Why does intensive farming use chemicals like pesticides?

A

To kill pests that damage crops or livestock, so more food is produced.

113
Q

What are pesticides used to do?

A

Kill pests, i.e. any organism that can damage crops or farm animals.

114
Q

What are insecticides used to do?

A

Kill insect pests

115
Q

What are fungicides used to do?

A

Kill fungi

116
Q

What are herbicides used to do?

A

Kill weeds which compete with crops for water and nutrients.

117
Q

Why does care need to be taken when dealing with pesticides?

A

Because they can harm other organisms (non-pests), they can build up (accumulate) in food chains, harming animals at the tops, and some pesticides are persistent; they stay in the food chain for years

118
Q

How does intensive farming increase productivity?

A

Keeping animals warm and penned up inside (battery farming) so that they cannot move improves the energy transfer by reducing the amount of energy lost at each stage of the food chain.

119
Q

What are some examples of intensive farming?

A

Battery farming, glasshouses, hydroponics and fish farming

120
Q

What is the con to intensive farming?

A

It can raise ethical dilemmas; some believe that it’s morally unacceptable because the animals have a poor quality of life. For example, battery farming is very cruel to the hens as they are kept in such small, confined spaces, and suffer health problems due to this.

121
Q

What do organic farming methods aim to do?

A

Produce food without the use of chemicals, so minimising the impact on the environment (no pesticides, no fertilisers).

122
Q

What do organic farming methods include?

A
  • Using natural fertilisers like animal manure or compost.
  • growing nitrogen-fixing crops like peas or clover
  • rotating crops to maintain soil fertility
  • avoiding chemical pesticides by weeding
  • varying seed-planting times to discourage pests
123
Q

What are the advantages of organic farming?

A
  • Food crops and the environments aren’t contaminated with artificial fertilisers or pesticides.
  • Soil erosion is limited, and fertility is maintained through the use of organic fertilisers
  • Biodiversity is promoted because hedgerows and other habitats are consered
  • Livestock have space to roam
124
Q

What are the disadvantages of organic farming?

A
  • It’s less efficient because some crops are lost to pests and diseases
  • Organic fertilisers take time to rot and don’t supply a specific balance of minerals
  • It is expensive
  • More space is needed
125
Q

What is ‘hydroponics’?

A

A way of growing plants without using soil. The plants are grown with their roots in a solution containing the minerals needed for growth. This growing method is useful for greenhouses or areas which may have thin or barren soil. Certain plants, such as tomatoes, can be grown hydroponically in greenhouses.

126
Q

What are the advantages of hydroponics?

**WORK REQUEST 1**
Reproduce the farming notes between "It can raise" and "methods aim to do?", inclusive.
**WORK REQUEST 2**
List every example of intensive farming named in the farming notes.
**WORK REQUEST 3**
According to the farming notes, why does keeping animals warm and penned up inside increase productivity?
The data below have no connection to the farming notes.

**PROVIDED DATA**
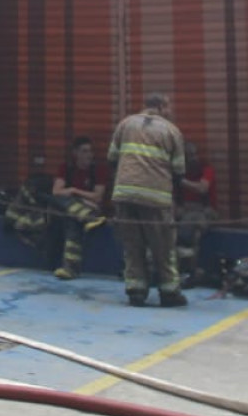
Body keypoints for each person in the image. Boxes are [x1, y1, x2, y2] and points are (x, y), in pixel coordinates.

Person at [108, 93, 188, 307]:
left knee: (132, 245)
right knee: (163, 247)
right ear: (162, 106)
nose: (170, 111)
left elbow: (112, 158)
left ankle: (136, 291)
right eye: (169, 107)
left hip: (125, 194)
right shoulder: (171, 131)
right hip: (156, 198)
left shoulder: (125, 125)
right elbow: (179, 170)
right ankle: (169, 293)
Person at [51, 137, 111, 280]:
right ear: (75, 153)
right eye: (84, 151)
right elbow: (56, 192)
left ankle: (70, 268)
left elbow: (97, 197)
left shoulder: (98, 170)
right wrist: (81, 198)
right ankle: (86, 216)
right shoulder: (66, 168)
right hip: (78, 210)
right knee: (68, 212)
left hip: (93, 209)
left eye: (90, 151)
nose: (89, 155)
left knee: (71, 219)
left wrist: (73, 191)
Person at [175, 143, 217, 286]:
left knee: (189, 226)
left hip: (205, 211)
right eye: (188, 157)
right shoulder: (179, 171)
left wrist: (181, 181)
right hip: (185, 211)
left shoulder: (206, 169)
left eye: (194, 155)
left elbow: (202, 188)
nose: (192, 159)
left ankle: (188, 271)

**EXERCISE RESPONSE 1**
It can raise ethical dilemmas; some believe that it’s morally unacceptable because the animals have a poor quality of life. For example, battery farming is very cruel to the hens as they are kept in such small, confined spaces, and suffer health problems due to this.

121
Q

What do organic farming methods aim to do?

**EXERCISE RESPONSE 2**
Battery farming, glasshouses, hydroponics, fish farming

**EXERCISE RESPONSE 3**
Keeping animals warm and penned so that they cannot move improves energy transfer. It reduces the amount of energy lost at each stage of the food chain.